Quantity maybe not, but quality exists in droves. From Libby Larsen to Augusta Read Thomas to Joan Tower to Chen Yi, some of the most major figures on the scene are female. But, as Balada puts it, "I don't think anyone cares if you are a man or a woman if you are a composer."

To that point, eminent choral conductor Robert Page, who premiered her "Missa Mysteriorum" with the Mendelssohn Choir in 1999, says, "I put Galbraith in the same category as William Bolcom, Libby Larsen, Stephen Paulus."

"It is hard to be a woman composer, but that resistance has not hardened her," says Jennings. "She isn't bitter about it."

Although Galbraith refers to her immaculately organized composing studio at home as "the womb," she is not overly concerned by the gender issue. "I worked too hard and am too passionate about music that I would never want to think that somebody gave me a commission because I was a woman," she says. "When I got my first Pittsburgh Symphony commission ["Morning Litany"], somebody actually asked me that and ... it was an insult."

For her, the biggest concern is that networking opportunities are not the same. "Men will say, let's get a drink, but it's just not that natural for a lot of men to do that with a woman."

But music did come naturally to Galbraith growing up in Millvale and attending Carnegie Mellon Prep School. "My mother was a pianist and church organist, and my dad sang in a barbershop quartet and in the church choir," says Galbraith, who also studied clarinet. "My mother and I would play duets, and my family would sit around and sing four-part harmony all the time. Their whole attitude toward music was that this was fun."

That comes through in Galbraith's music, especially that written since the '70s. "Her music then was more academic," says Balada. "She became more minimalist, and therefore more traditionally harmonic, later." This move to the rhythmically charged and melodic music she writes today happened concurrently with the rise of the minimalist movement and pieces such as John Adams' "Harmonielehre."

From the vigor of her String Quartet No. 1, the brightness of "Aeolian Muses" the twirling melodies of "Rhythms and Rituals," the touches of Piano Sonata No. 1 and the warmth of Wind Symphony No. 1, Galbraith's music has both substance and accessibility. Most of these post-minimalist works stem from the '90s, when her career took off; now, she is spreading into different directions with every new piece.

A new flute concerto will involve extended technique and her recent "Magnificat" involves a more textual writing for voices. She has become an important local figure, with many Pittsburgh groups commissioning her works. The latest is "Four River Songs," which the Pittsburgh Camerata will premiere next month.

In everything, Galbraith's optimistic voice comes through. "I suppose it is part of her personality, She is always laughing," says Balada. "If you write naturally, you come through. Her charm affects her music."

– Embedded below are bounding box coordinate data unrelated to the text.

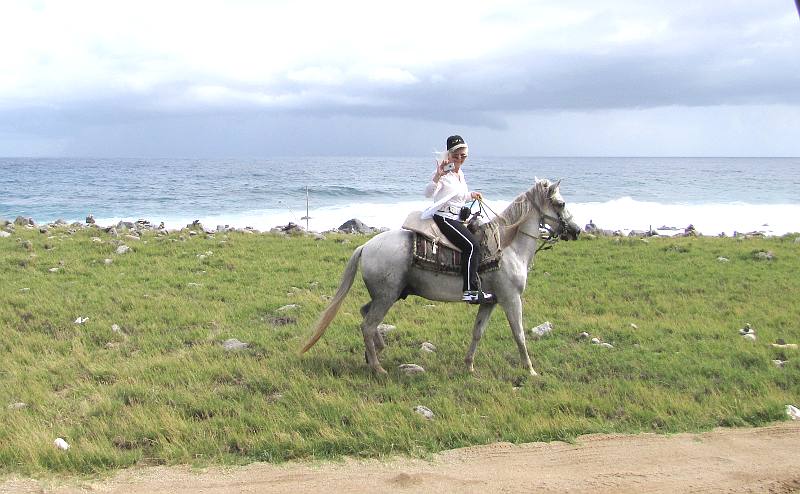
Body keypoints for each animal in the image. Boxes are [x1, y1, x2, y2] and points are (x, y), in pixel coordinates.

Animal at [300, 179, 580, 376]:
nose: (576, 230)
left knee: (364, 314)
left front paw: (469, 365)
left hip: (387, 295)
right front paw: (530, 370)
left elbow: (477, 332)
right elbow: (519, 333)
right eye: (562, 203)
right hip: (387, 296)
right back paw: (378, 367)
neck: (507, 247)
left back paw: (374, 353)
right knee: (367, 325)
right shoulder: (511, 299)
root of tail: (365, 246)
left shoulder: (490, 301)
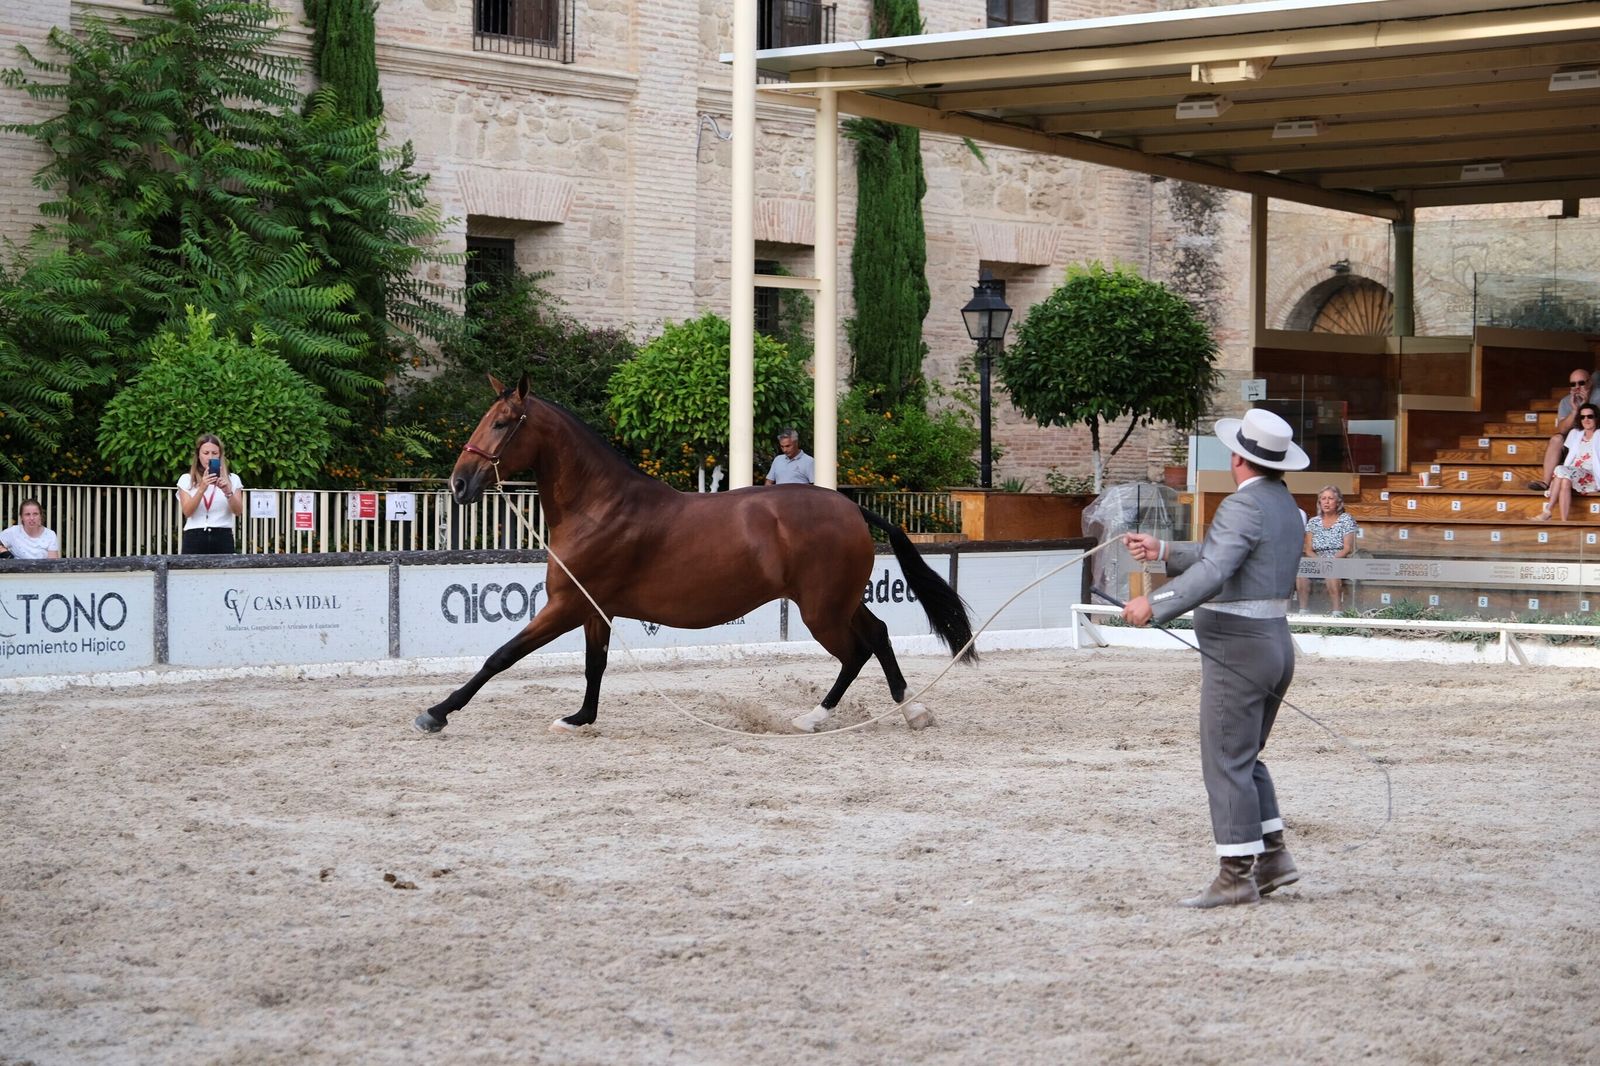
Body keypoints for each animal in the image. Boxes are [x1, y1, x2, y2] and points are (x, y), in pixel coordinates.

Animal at [413, 373, 976, 736]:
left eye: (503, 422)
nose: (458, 484)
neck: (599, 506)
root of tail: (850, 506)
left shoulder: (566, 606)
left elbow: (501, 656)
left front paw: (436, 713)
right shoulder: (595, 610)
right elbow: (595, 665)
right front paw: (579, 719)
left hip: (822, 609)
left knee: (858, 650)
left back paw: (831, 716)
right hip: (835, 601)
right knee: (875, 637)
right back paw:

And she doesn't change her approach for the other major aspect of her musical life, her work at Christ Lutheran Church. When her mother retired as organist, she took over the position, but on her own terms. In addition to leading the choir from the organ, Galbraith has written much of the liturgy that the church uses, a practice much more common in Bach's day than now. "If we needed a 'Gloria' for a day, I'd just write it," she says. "I have so much church music lying around."

Truth be told, Galbraith's studio is neater than most composers', not just because she is compulsively organized, but because her husband, Matthew, manages her career and maintains her Web site (www.nancygalbraith.com). It's sort of a role reversal that works well for the couple. "There is so much business in contemporary music," she says. "I don't know what I'd do without him."

Having seen their two children out the door, Galbraith is freer than ever to go to that room of her own to compose. The future holds few limits for a composer who has jumped the hurdles both in society and in herself.